• **Exercise text**:
* * * * * * *
The Link Between Teachers Unions and Educational Decline
David Horowitz has a new campaign in which he points out rotten schools thrive in Democrat-controlled inner cities and predominantly hurt poor, minority children. His new one-minute ad dramatically makes that point, calling the situation an “atrocity” and pointing a finger at teachers unions as the cause.
“One out of three children in America’s inner cities fails to graduate,” the clip’s narrator says. “Half of those who do are functionally illiterate.”
The problem, she says, is adults who oppose reform: Democrats and unions.
Teachers unions do block reforms that would benefit kids. Policies they favor degrade education, such as firing and hiring teachers according only to how long they’ve been in a particular school rather than their quality or area of expertise.
As President Franklin Roosevelt noted, government employee labor unions also are a scam against taxpayers because they let unions elect the officials they’ll bargain with, effectively directing tax money to political activism and ensuring no taxpayer or child advocate sits at the bargaining table.
FAILING EDUCATION: The problem with failing schools is adults who oppose reform: Democrats and unions.
* * * * * * *
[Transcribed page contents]

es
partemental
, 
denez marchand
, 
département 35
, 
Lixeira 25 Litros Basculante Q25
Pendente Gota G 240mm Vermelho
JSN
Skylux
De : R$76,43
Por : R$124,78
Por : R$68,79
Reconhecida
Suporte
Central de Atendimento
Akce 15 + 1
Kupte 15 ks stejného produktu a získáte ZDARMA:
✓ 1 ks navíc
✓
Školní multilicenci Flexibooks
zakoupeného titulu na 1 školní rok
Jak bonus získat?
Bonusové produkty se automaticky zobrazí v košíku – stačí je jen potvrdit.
* * * * * * *
Write what comes next in the article on teachers unions and educational decline, picking up after its final sentence.

• **Result of the exercise**:
Unions are certainly among those responsible for the 702 percent increase in school staff since 1950, while student enrollment increased only 96 percent. Public schools have gotten approximately 300 percent more expensive but hardly a whit better since the 1970s, as the Cato Institute’s Andrew Coulson has documented. That’s a disgrace.
Although it’s fair to blame the unions for many ills besetting the nation’s schools, unions are by no means the only big problem affecting education.
I’ve talked to many teachers whose jobs were threatened when they exercised free speech, and often the local union was their only protection. Unions occasionally meet real needs in a school teaching market monopolized in each locality by a single player — the government.
Rick Hess of the American Enterprise Institute also discusses some freedoms school leaders don’t realize they have, partly because of union-blaming.
“The problem is not just the very real statutory, regulatory, and contractual barriers, but also the ‘culture of can’t,’ a culture in which even surmountable impediments or ankle-high obstacles are treated as absolute prohibitions,” he said.
Horowitz’s ad risks oversimplifying the problems with public education and overpromising success. Probably the biggest reason for the inner-city atrocity this ad targets is not teachers unions or the “culture of can’t” but the lack of another kind of union: marriages.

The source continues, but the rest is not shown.